To put it bluntly, Hadoop opened up the possibility of indiscriminately dumping data into HDFS, and only later figuring out how to process it further . By contrast, MPP databases typically require careful up-front modeling of the data and query patterns before importing the data into the database’s proprietary storage format.
From a purist’s point of view, it may seem that this careful modeling and import is desirable, because it means users of the database have better-quality data to work with. However, in practice, it appears that simply making data available quickly— even if it is in a quirky, difficult-to-use, raw format—is often more valuable than trying to decide on the ideal data model up front .
The idea is similar to a data warehouse (see “Data Warehousing” on page 91): simply bringing data from various parts of a large organization together in one place is valuable, because it enables joins across datasets that were previously disparate. The careful schema design required by an MPP database slows down that centralized data collection; collecting data in its raw form, and worrying about schema design later, allows the data collection to be speeded up (a concept sometimes known as a “data lake” or “enterprise data hub” ).

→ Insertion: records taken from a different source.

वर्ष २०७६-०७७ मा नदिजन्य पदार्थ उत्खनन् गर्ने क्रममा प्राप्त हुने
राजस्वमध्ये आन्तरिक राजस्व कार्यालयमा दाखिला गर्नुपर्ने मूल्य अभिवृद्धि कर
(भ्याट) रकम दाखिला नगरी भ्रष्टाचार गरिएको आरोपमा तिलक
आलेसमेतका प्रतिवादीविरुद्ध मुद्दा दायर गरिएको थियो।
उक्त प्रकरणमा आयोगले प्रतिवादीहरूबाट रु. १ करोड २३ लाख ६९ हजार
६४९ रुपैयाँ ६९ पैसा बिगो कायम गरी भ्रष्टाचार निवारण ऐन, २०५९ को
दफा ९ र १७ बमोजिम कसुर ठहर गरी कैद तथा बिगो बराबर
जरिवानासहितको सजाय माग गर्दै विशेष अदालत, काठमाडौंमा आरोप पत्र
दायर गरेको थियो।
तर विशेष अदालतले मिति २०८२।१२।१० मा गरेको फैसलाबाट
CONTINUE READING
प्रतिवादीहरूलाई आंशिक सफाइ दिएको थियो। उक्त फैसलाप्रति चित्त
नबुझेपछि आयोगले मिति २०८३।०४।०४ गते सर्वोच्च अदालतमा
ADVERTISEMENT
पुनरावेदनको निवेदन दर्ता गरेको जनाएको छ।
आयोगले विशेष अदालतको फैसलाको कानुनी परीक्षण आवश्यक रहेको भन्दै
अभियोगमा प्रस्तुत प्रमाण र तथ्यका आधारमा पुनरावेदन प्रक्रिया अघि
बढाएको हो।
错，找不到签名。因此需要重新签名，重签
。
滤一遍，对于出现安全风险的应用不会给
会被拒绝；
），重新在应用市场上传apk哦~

Indiscriminate data dumping shifts the burden of interpreting the data: instead of forcing the producer of a dataset to bring it into a standardized format, the interpretation of the data becomes the consumer’s problem (the schema-on-read approach
; see “Schema flexibility in the document model” on page 39). This can be an advantage if the producer and consumers are different teams with different priorities. There may not even be one ideal data model, but rather different views onto the data that are suitable for different purposes. Simply dumping data in its raw form allows for several such transformations. This approach has been dubbed the sushi principle: “raw data is better” .
Thus, Hadoop has often been used for implementing ETL processes (see “Data Warehousing” on page 91): data from transaction processing systems is dumped into the distributed filesystem in some raw form, and then MapReduce jobs are written to clean up that data, transform it into a relational form, and import it into an MPP data warehouse for analytic purposes. Data modeling still happens, but it is in a separate step, decoupled from the data collection. This decoupling is possible because a distributed filesystem supports data encoded in any format.